Еще ни разу не видя ни тети Нюры, ни Стаськи, я, кажется, от рождения знал, что «Нюрин Стаська» — тюремщик. «Весь в отца пошел — вылитый Данил!» — прибавлял дедушка Ковальчук, не то сокрушаясь, не то восхищаясь. И когда Стаська внезапно возник в нашей хибаре и его положили на Гришкину кровать, а Гришку, к моей зависти, переложили на раскладушку, я проходил мимо Стаськи с опаской: я никогда до тех пор (да и с тех пор) не видел, чтобы у человека нижняя часть лица была шире верхней. И чтобы гость до такой степени меня не замечал. И вообще все время где-то пропадал. А потом Гришка радостно нашептал мне, что тетя Зоя нашла у Стаськи под подушкой финку — страшно красивую, ручку змейка обвила… Везет же Гришке!

А потом вдруг — как всегда с небес — открылось, что Стаська участвовал в грабеже с мокрухой и получил восемнадцать лет. И когда в Алма-Ате мне случалось гостить под сенью вишен и яблонь у добрейшей тети Нюры (с тех пор смеяться, сильно прищуриваясь, для меня неоспоримый признак доброты), мое воображение всегда отказывалось признать между нею и Стаськой хоть что-то общее. Так что я и теперь говорю и сам не верю, что мою молчаливую, застенчиво улыбчивую тетю пятнадцатилетней увел из дома революционный матрос, а когда дедушка Ковальчук пошел жаловаться его начальству в ЧК, деда самого посадили на трое суток; а потом этот матрос заделался начальником политуправления Каспийской флотилии, но когда на набережной завязывалась драка между солдатней и матросней, он прямо в своем адмиральском кабинете натягивал матросский бушлат и бежал отвешивать плюхи налево и направо; в тридцать седьмом его, само собой, пустили в расход, а у тети Нюры в тюрьме родился Стаська…

— Родился в тюрьме и сдохнет в тюрьме.

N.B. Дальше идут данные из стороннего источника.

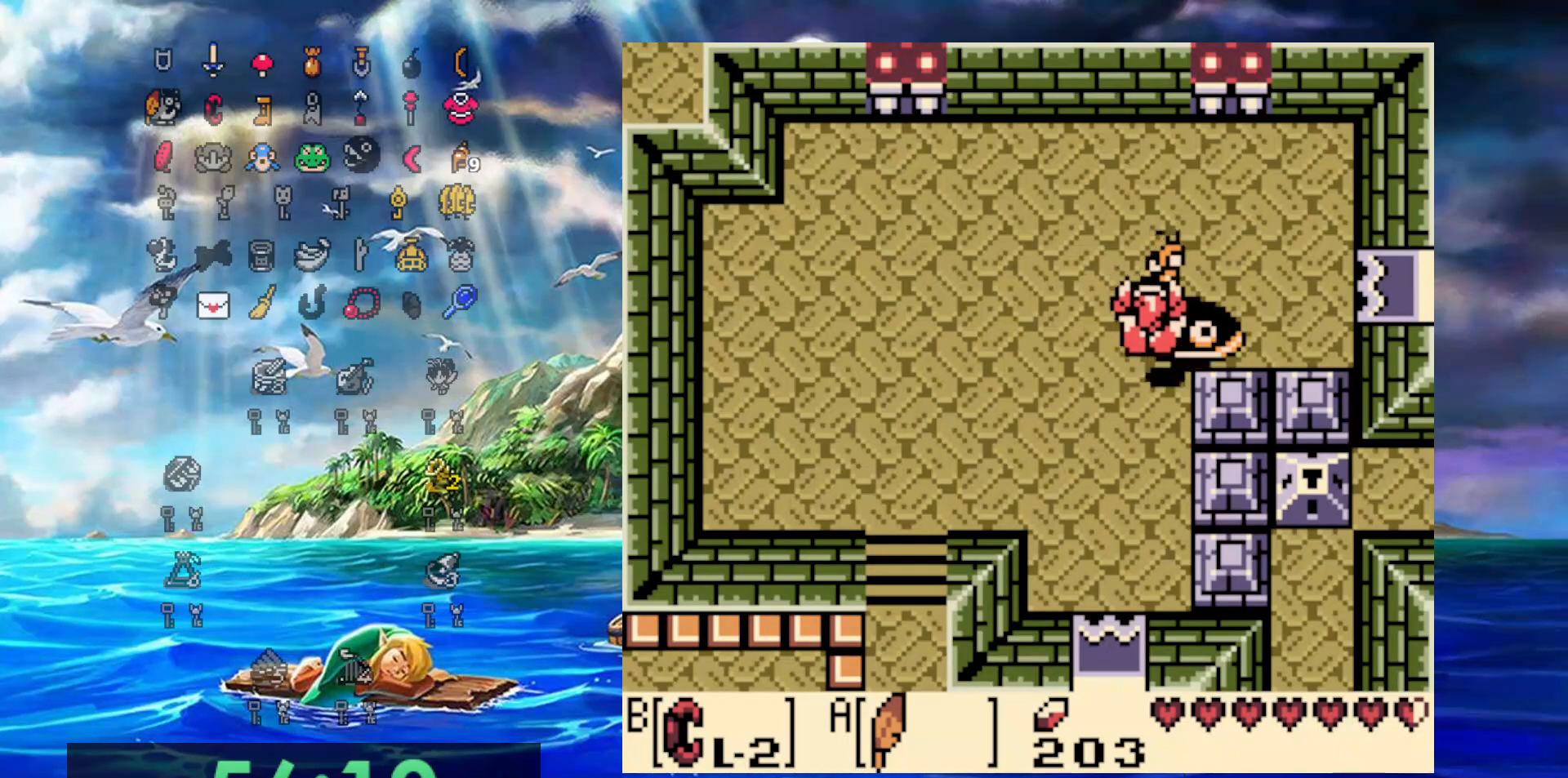
{"buttons": ["DPAD_UP", "DPAD_RIGHT"], "events": [[200, "DPAD_RIGHT", "up"], [317, "DPAD_RIGHT", "down"], [367, "DPAD_RIGHT", "up"], [467, "DPAD_RIGHT", "down"]]}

Вылитый Данил, — безжалостно припечатывал забывший баснословный взлет зятя дедушка Ковальчук, кормивший и поивший Стаську, покуда тетя Нюра тянула свой червонец на Колыме. (Ни разу не пришло идиоту в голову поинтересоваться, чего она там хлебнула: интересная жизнь могла быть только у нас. Ну и еще у летчиков-космонавтов-разведчиков… Запомнилось лишь, как она могла вдруг обронить где-нибудь в столовой: на Колыме урки такого повара в котле бы сварили.)

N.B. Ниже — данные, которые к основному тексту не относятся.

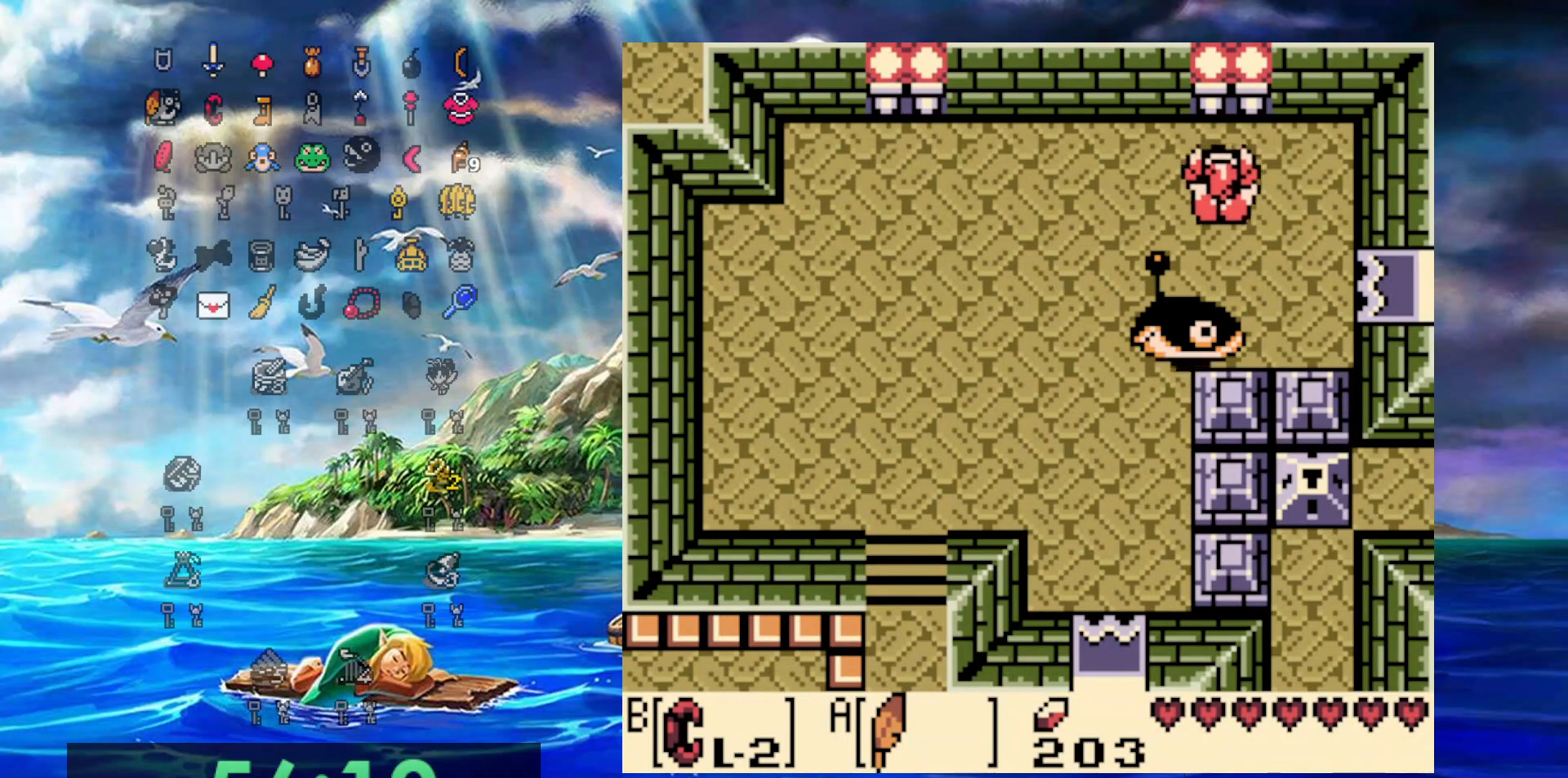
{"buttons": ["DPAD_DOWN", "DPAD_RIGHT"], "events": [[33, "DPAD_UP", "up"], [83, "DPAD_DOWN", "down"], [433, "DPAD_RIGHT", "up"], [483, "DPAD_RIGHT", "down"]]}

Но дедушка ошибся («век живи, век учись и дураком сдохнешь» была его любимая присказка): лет всего через десять-двенадцать Стаську «сактировали» и он оказался на кирпичном заводе под Каратау. Дребезжащая духовка доживающего на чужбине трофейного автобуса взвила последний клуб пылищи в аккурат у Стаськиного дома под шифером, с немалым, но тесноватым от кур, овец и коровьей пирамиды двором. Шарлотта Шван шлепала по навозной жиже в галошах на босу ногу совершенно по-нашенски. На чистейшем русском она пригласила меня в дом, полный таких же нашенских белобрысых немчурят и — почти ненашенских мух: жужжала вся толща воздуха. Казалось, они вот-вот подхватят под мышки и вознесут тебя над затоптанным некрашеным полом.

— Мухота… — благодушно отмахивалась (отмухивалась) Шарлотта и, шаркая галошами по степной горячей пыли, довела меня докирпичного, совершенно по-родственному повествуя, до чего ей не понравилось у родни в Германии — чистота такая, что плюнуть некуда, сорвала яблочко на обочине, так ее пилили-пилили: надо-де дождаться, когда поспеют, а тогда уж выйдут всем городком…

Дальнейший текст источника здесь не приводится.